▶ PROBLEM STATEMENT
Nothing but the lines from the one that contains "658 174 38.72" through the end of the listing should appear, set down exactly.

━━ STUDY MATERIAL ━━

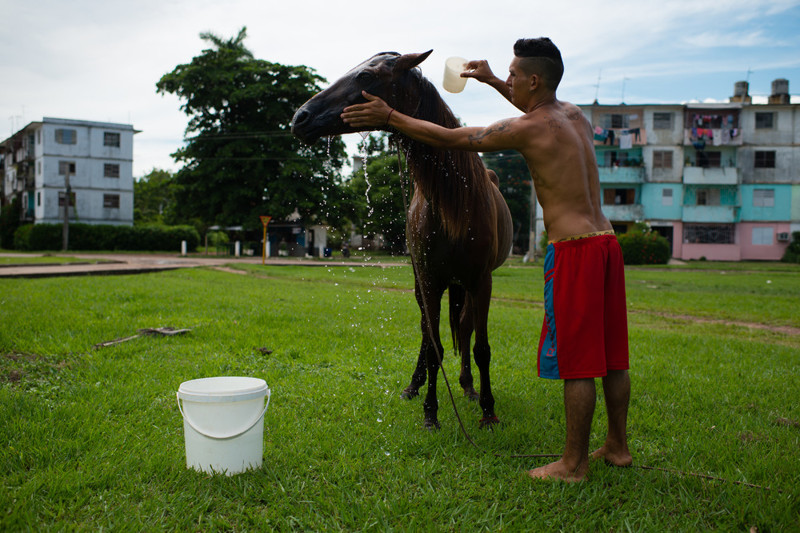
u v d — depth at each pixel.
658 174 38.72
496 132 2.70
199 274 15.93
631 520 2.34
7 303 7.69
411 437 3.21
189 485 2.50
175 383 4.09
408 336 6.25
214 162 33.81
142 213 64.00
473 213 3.28
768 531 2.27
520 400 4.06
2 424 3.10
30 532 2.08
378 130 3.08
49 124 43.91
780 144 38.47
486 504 2.45
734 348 6.20
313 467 2.79
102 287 10.36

━━━

▶ RESULT FOR THIS EXERCISE
658 174 38.72
496 132 2.70
199 274 15.93
631 520 2.34
7 303 7.69
411 437 3.21
189 485 2.50
175 383 4.09
408 336 6.25
214 162 33.81
142 213 64.00
473 213 3.28
768 531 2.27
520 400 4.06
2 424 3.10
30 532 2.08
378 130 3.08
49 124 43.91
780 144 38.47
486 504 2.45
734 348 6.20
313 467 2.79
102 287 10.36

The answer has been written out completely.